* Daftar Tugas *
1 – Menurut teks tentang Gejayan Memanggil, berapa lama penulisnya telah menjadi mahasiswa di Yogyakarta?
2 – Gantilah "poster" dengan "spanduk" pada bagian teks tentang Gejayan Memanggil, mulai dari "Berita berseliweran ke" hingga "ini adalah sejarah.", kemudian tuliskan kembali bagian tersebut.

* Teks yang Disediakan *
-----

Gejayan Memanggil




Empat belas tahun menjadi mahasiswa di Yogyakarta dan baru kemarin saya merasakan salah satu kebanggaan sebagai mahasiswa, ikutan demo. #GejayanMemanggil yang tiba-tiba ramai di sosial media selama beberapa hari yang mengundang mahasiswa dan semua elemen masyarakat untuk turun ke jalan menyuarakan aspirasinya karena berbagai hal tidak jelas yang berturut-turut terjadi di Indonesia hanya dalam beberapa minggu saja. Permasalahan Papua, kebakaran hutan, berbagai undang-undang bermasalah yang beresiko mengkriminalisasi siapa saja, dan banyak hal lain yang saya sendiri tidak yakin saya paham.
Berita berseliweran ke sana ke mari sejak Minggu malam. Saya sudah share poster Gejayan Memanggil dan berniat untuk datang dan melihat apa yang terjadi. Pagi harinya dua orang teman sudah mempertanyakan poster tersebut dan menanyakan apakah saya paham dengan apa yang terjadi, diikuti dengan imbauan dari hierarki bahwa gerakan tersebut bisa berakibat kekacauan. Belum lagi menyusul selebaran dari rektorat bahwa mahasiswa diimbau untuk tidak bergabung, ditambah lagi nyinyiran banyak orang akan tidak bergunanya panas-panasan untuk demo dan menyalurkan pendapat. Saya iyakan saja semuanya, niat saya tetap, karena demo juga terjadinya di depan rumah, saya tetap berniat untuk datang dan melihat. Bagaimanapun ini adalah sejarah.

-----

* Informasi Tersedia *
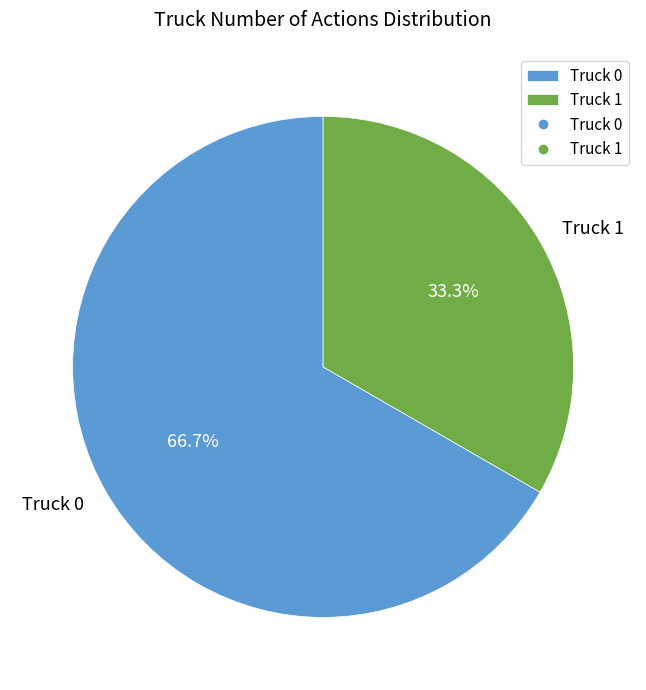

Is Truck 0 the majority of the pie?

Yes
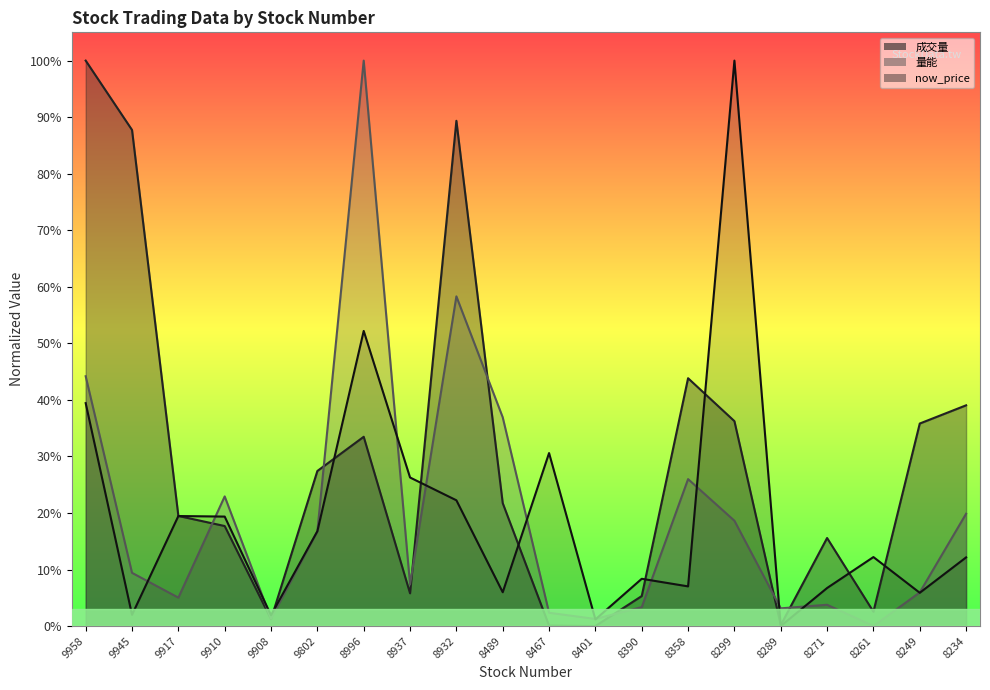

Is the value of 量能 at 9917 greater than the value of 成交量 at 8401?

Yes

-----

* Hasil Berurutan *
1 – Empat belas tahun.

2 –
Berita berseliweran ke sana ke mari sejak Minggu malam. Saya sudah share spanduk Gejayan Memanggil dan berniat untuk datang dan melihat apa yang terjadi. Pagi harinya dua orang teman sudah mempertanyakan spanduk tersebut dan menanyakan apakah saya paham dengan apa yang terjadi, diikuti dengan imbauan dari hierarki bahwa gerakan tersebut bisa berakibat kekacauan. Belum lagi menyusul selebaran dari rektorat bahwa mahasiswa diimbau untuk tidak bergabung, ditambah lagi nyinyiran banyak orang akan tidak bergunanya panas-panasan untuk demo dan menyalurkan pendapat. Saya iyakan saja semuanya, niat saya tetap, karena demo juga terjadinya di depan rumah, saya tetap berniat untuk datang dan melihat. Bagaimanapun ini adalah sejarah.